**To be done**: Write out the lines below word for word, leaving the pictures out of your answer.

Stored dataset items:
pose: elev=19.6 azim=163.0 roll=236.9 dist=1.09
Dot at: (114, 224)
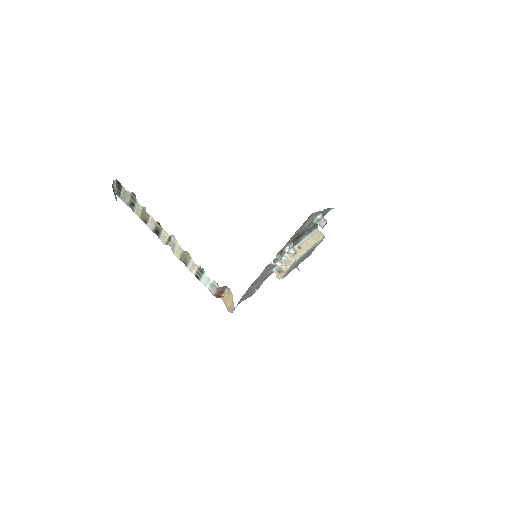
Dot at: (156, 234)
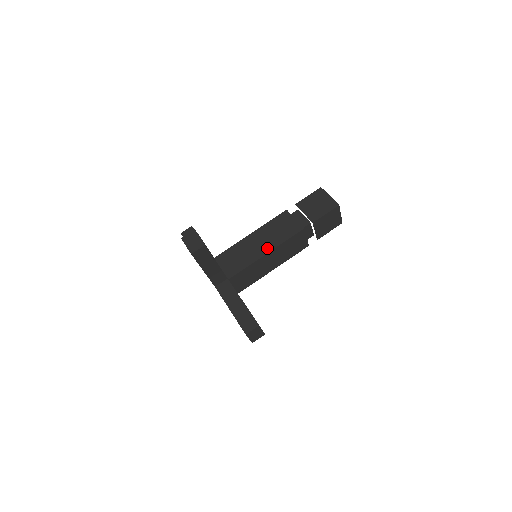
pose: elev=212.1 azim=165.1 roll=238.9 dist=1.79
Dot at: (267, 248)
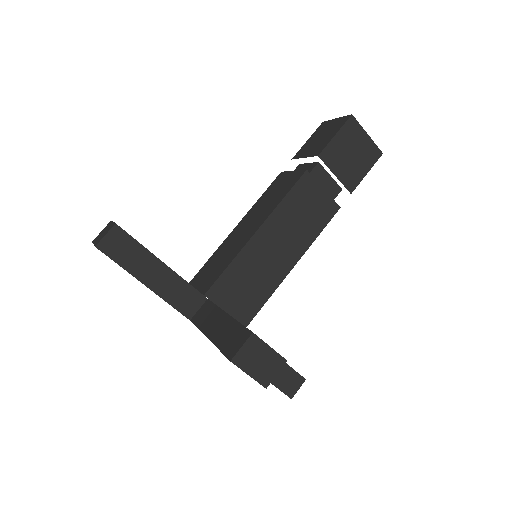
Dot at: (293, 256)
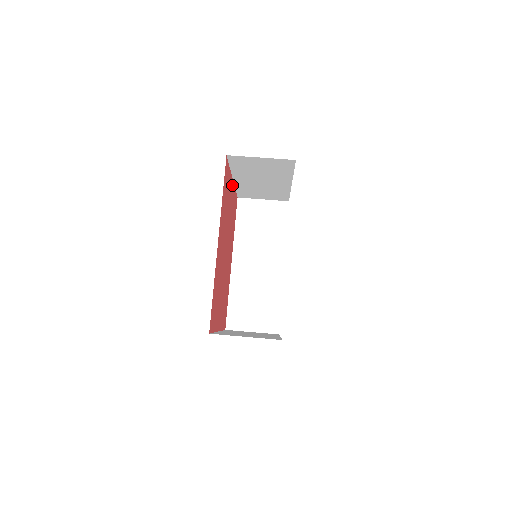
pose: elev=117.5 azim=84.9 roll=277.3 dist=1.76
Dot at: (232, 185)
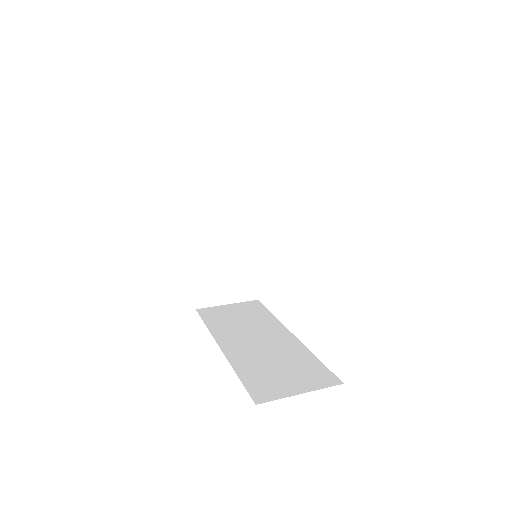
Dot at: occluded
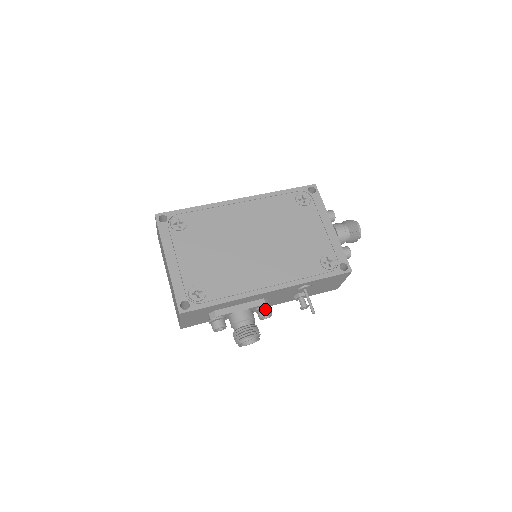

**Task result**:
pose: elev=19.6 azim=163.0 roll=236.9 dist=1.09
Dot at: (114, 224)
Dot at: (156, 234)
pose: elev=212.1 azim=165.1 roll=238.9 dist=1.79
Dot at: (267, 248)
Dot at: (293, 256)
pose: elev=117.5 azim=84.9 roll=277.3 dist=1.76
Dot at: (232, 185)
Dot at: occluded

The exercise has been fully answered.